▶ _Text block_
□ □ □ □ □
Anacolosa frutescens
- Conservation status: Least Concern (IUCN 3.1)

Scientific classification
- Kingdom: Plantae
- Clade: Tracheophytes
- Clade: Angiosperms
- Clade: Eudicots
- Order: Santalales
- Family: Olacaceae
- Genus: Anacolosa
- Species: A. frutescens
- Binomial name: Anacolosa frutescens (Blume) Blume
- Synonyms: Anacolosa arborea Koord. & Valeton; Anacolosa celebica Valeton ex Koord.; Anacolosa heptandra Maingay ex Mast.; Anacolosa luzoniensis Merr.; Anacolosa puberula Kurz; Anacolosa puberula var. andamanica Kurz; Anacolosa zollingeri Baill.; Stemonurus frutescens Blume;

= Anacolosa frutescens =

- Genus: Anacolosa
- Species: frutescens
- Authority: (Blume) Blume
- Conservation status: LC
- Synonyms: Anacolosa arborea , Anacolosa celebica , Anacolosa heptandra , Anacolosa luzoniensis , Anacolosa puberula , Anacolosa puberula var. andamanica , Anacolosa zollingeri , Stemonurus frutescens

Species of flowering plant

Anacolosa frutescens, also known as galo or galonut, is a plant in the family Olacaceae. The specific epithet frutescens is from the Latin frutex meaning 'shrub'. It produces edible fruits and nuts eaten in the Philippines.
□ □ □ □ □
▶ _Records provided_

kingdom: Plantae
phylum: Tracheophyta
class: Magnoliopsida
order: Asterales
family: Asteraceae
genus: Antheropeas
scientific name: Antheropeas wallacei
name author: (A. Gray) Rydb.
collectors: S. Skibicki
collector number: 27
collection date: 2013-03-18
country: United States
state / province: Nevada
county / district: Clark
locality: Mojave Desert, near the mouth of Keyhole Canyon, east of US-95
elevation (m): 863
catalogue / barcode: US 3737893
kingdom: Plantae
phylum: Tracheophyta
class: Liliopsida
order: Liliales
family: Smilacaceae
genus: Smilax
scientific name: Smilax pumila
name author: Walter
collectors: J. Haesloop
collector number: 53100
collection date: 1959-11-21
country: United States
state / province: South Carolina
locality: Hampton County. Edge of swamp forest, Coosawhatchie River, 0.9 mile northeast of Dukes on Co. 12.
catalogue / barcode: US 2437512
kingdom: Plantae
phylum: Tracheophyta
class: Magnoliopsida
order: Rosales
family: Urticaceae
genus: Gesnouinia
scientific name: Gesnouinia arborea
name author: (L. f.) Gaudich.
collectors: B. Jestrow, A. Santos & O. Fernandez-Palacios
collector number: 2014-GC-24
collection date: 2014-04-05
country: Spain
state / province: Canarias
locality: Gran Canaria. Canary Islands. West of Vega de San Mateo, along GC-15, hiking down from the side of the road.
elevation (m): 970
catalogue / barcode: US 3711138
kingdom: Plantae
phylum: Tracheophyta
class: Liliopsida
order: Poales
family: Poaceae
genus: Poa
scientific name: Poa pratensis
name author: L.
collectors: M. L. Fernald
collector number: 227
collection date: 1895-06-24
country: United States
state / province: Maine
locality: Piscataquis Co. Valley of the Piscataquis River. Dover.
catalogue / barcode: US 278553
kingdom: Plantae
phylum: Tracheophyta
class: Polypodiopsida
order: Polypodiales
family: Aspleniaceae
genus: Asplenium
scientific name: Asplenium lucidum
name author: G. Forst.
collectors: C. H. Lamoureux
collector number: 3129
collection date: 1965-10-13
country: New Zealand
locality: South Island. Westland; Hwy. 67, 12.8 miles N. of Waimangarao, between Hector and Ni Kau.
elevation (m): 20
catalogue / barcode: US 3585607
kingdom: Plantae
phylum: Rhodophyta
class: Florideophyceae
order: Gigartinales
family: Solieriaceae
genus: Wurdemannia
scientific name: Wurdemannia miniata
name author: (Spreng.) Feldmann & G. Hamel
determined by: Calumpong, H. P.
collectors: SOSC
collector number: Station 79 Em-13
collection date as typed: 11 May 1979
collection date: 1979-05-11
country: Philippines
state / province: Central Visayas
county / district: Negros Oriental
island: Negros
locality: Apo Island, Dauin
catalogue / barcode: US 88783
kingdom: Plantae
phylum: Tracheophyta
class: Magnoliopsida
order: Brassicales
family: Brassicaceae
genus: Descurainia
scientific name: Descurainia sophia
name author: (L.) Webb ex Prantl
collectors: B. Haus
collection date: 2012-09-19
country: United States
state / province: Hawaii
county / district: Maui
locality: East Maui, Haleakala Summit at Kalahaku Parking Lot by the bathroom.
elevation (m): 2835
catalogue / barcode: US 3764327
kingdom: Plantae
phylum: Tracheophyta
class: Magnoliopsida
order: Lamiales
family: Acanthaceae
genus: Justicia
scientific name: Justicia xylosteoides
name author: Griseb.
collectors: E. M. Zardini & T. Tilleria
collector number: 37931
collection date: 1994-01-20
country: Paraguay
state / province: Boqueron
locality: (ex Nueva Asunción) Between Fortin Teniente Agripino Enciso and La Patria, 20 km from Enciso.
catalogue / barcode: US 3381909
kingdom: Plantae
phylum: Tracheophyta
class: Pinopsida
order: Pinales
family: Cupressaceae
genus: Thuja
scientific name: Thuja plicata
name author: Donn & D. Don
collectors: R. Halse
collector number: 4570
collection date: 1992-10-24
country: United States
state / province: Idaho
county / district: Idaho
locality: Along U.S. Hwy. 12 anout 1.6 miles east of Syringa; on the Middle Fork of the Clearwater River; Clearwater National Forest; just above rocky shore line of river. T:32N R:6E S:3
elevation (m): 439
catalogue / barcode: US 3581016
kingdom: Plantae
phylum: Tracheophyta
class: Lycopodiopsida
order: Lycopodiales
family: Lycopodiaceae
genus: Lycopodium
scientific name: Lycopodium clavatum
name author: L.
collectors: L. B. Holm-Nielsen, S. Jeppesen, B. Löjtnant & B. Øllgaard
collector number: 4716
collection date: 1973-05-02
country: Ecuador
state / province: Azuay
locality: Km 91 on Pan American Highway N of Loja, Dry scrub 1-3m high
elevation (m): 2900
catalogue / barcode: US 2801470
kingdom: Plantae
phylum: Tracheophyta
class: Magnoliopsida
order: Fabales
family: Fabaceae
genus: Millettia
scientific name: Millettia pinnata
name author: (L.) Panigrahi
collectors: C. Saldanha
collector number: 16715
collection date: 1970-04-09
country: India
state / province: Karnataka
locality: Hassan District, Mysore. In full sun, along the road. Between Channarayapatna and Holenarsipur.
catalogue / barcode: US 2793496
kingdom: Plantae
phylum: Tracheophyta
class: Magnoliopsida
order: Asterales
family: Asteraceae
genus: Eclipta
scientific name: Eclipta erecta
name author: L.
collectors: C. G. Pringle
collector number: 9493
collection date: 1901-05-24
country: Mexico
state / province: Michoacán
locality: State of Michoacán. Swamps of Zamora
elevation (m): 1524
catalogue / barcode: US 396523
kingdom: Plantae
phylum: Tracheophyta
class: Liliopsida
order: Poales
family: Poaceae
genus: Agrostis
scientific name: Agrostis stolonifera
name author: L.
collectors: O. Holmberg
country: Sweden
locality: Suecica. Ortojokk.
□ □ □ □ □
▶ _To do_
[A] Answer these questions from the article on Anacolosa frutescens:
(i) What conservation status does the IUCN 3.1 assessment give?
(ii) Which order is the species placed in?
(iii) Which Latin word is the specific epithet taken from, and what does it mean?
[B] Continue the article on Anacolosa frutescens after its last sentence.

▶ _Results by task_
[A]
(i) Least Concern.
(ii) Santalales.
(iii) Frutex, meaning 'shrub'.

[B]
==Description==
Anacolosa frutescens grows as a shrub or small tree up to 30 m tall with a diameter of up to 30 cm. The greenish grey bark is smooth to mottled. The obovoid to oblong fruits are green, ripening to yellow or orange, and measure up to 1.2 cm long. The wood is sometimes locally used for house posts.

==Distribution and habitat==
Anacolosa frutescens is native to Southeast Asia, from the Andaman and Nicobar Islands and Myanmar through Malaysia, Indonesia, and the Philippines. Its habitat is mixed dipterocarp forests, sometimes heath and peat swamp forests, occasionally submontane forests, from sea-level to 1100 m altitude.

==Uses==
The fruit and seeds of galo (also known as aluloy) is eaten in the Philippines. The fruit is usually boiled before consumption and has a taste similar to avocado. The seeds have a flavor described as being similar to a mixture of sweet corn and chestnuts.